JuliaData / TableOperations.jl

Common table operations on Tables.jl interface implementations
Other
47 stars 9 forks source link

Add rename/rename! of columns #16

Closed juliohm closed 7 months ago

juliohm commented 3 years ago

Would a function like DataFrames.rename be welcome in Tables.jl? I can try submitting a PR in the affirmative case.

quinnj commented 3 years ago

I don't think this makes sense for Tables.jl; the Tables.jl interfaces are very much centered around the producer-consumer workflow; i.e. making generic input tables consumable, allowing generic sinks to work on any input. We haven't supported any kind of mutation at all since there are a lot of generic "table" types that couldn't support it.
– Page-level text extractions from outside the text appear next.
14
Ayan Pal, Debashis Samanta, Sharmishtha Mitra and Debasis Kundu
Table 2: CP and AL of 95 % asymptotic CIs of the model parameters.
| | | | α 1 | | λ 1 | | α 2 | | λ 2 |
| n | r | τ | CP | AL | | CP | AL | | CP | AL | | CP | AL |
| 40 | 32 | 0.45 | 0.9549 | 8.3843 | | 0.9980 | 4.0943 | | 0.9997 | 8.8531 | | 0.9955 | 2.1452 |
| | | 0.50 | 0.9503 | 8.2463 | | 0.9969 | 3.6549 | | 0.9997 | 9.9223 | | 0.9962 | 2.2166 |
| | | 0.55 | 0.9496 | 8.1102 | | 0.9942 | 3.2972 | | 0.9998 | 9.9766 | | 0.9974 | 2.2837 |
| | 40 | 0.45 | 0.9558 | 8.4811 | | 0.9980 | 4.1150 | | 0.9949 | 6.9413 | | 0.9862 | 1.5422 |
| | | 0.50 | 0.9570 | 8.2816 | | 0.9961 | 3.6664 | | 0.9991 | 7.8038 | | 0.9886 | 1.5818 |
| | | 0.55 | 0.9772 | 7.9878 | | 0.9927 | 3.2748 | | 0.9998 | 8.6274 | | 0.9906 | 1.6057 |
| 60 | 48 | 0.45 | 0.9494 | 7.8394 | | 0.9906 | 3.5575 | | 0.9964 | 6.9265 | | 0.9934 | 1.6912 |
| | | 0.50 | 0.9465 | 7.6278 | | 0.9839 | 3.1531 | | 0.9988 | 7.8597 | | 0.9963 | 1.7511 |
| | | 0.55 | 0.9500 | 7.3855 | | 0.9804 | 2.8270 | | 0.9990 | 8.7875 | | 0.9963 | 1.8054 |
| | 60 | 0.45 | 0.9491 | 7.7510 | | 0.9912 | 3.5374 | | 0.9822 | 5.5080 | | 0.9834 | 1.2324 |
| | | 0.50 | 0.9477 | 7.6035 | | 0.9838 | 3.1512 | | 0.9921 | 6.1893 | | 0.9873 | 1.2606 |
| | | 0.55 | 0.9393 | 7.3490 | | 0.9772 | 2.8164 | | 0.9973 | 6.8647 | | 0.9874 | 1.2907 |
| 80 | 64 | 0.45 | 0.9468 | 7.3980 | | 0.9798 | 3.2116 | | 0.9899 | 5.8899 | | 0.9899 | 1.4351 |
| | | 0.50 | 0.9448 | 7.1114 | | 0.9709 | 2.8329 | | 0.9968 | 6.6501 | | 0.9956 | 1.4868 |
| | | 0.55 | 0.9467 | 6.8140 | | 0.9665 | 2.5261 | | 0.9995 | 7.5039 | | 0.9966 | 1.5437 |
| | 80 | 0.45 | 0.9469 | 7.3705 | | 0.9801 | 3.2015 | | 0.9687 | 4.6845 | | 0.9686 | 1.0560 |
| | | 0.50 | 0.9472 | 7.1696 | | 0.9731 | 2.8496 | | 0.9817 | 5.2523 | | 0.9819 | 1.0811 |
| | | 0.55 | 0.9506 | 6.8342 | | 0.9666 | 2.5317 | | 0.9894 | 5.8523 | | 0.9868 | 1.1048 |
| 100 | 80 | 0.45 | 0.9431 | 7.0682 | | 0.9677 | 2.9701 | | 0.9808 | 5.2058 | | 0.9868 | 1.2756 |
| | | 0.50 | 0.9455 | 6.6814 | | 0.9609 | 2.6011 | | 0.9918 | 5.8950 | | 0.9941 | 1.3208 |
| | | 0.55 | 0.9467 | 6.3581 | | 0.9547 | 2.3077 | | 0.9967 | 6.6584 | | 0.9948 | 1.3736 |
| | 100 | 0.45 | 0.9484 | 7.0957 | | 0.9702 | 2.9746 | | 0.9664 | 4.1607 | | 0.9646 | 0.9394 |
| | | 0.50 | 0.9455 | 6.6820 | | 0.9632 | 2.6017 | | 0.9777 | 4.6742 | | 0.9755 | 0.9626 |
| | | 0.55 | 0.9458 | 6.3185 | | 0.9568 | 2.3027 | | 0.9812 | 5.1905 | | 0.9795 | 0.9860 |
For these kind of data processing tasks, we've been putting functionality in TableOperations.jl; there we already have a generic Tables.map, that could be used like newtbl = oldtbl |> TableOperations.map(x -> (newcol=x.oldcol,)), but that's not ideal if you have lots of columns.

So we could potentially have a dedicated oldtbl |> TableOperations.rename(:oldcol => :newcol) |> DataFrame that lazily did the column renaming. We could probably just match the API that DataFrames provides in terms of taking pairs of oldcol => newcol, or providing a whole new set of names. This should be a not-too-hard kind of exercise for whoever wanted to take a stab at it. In the mean time, I'm moving this issue to TableOperations.jl where we can discuss further.

juliohm commented 3 years ago

Awesome. I will give it a try. The plan is to introduce a new table with the columns renamed. I can also try to make it lazy as suggested.

juliohm commented 7 months ago

We now have TableTransforms.Rename, which works for Tables.jl and is actively maintained.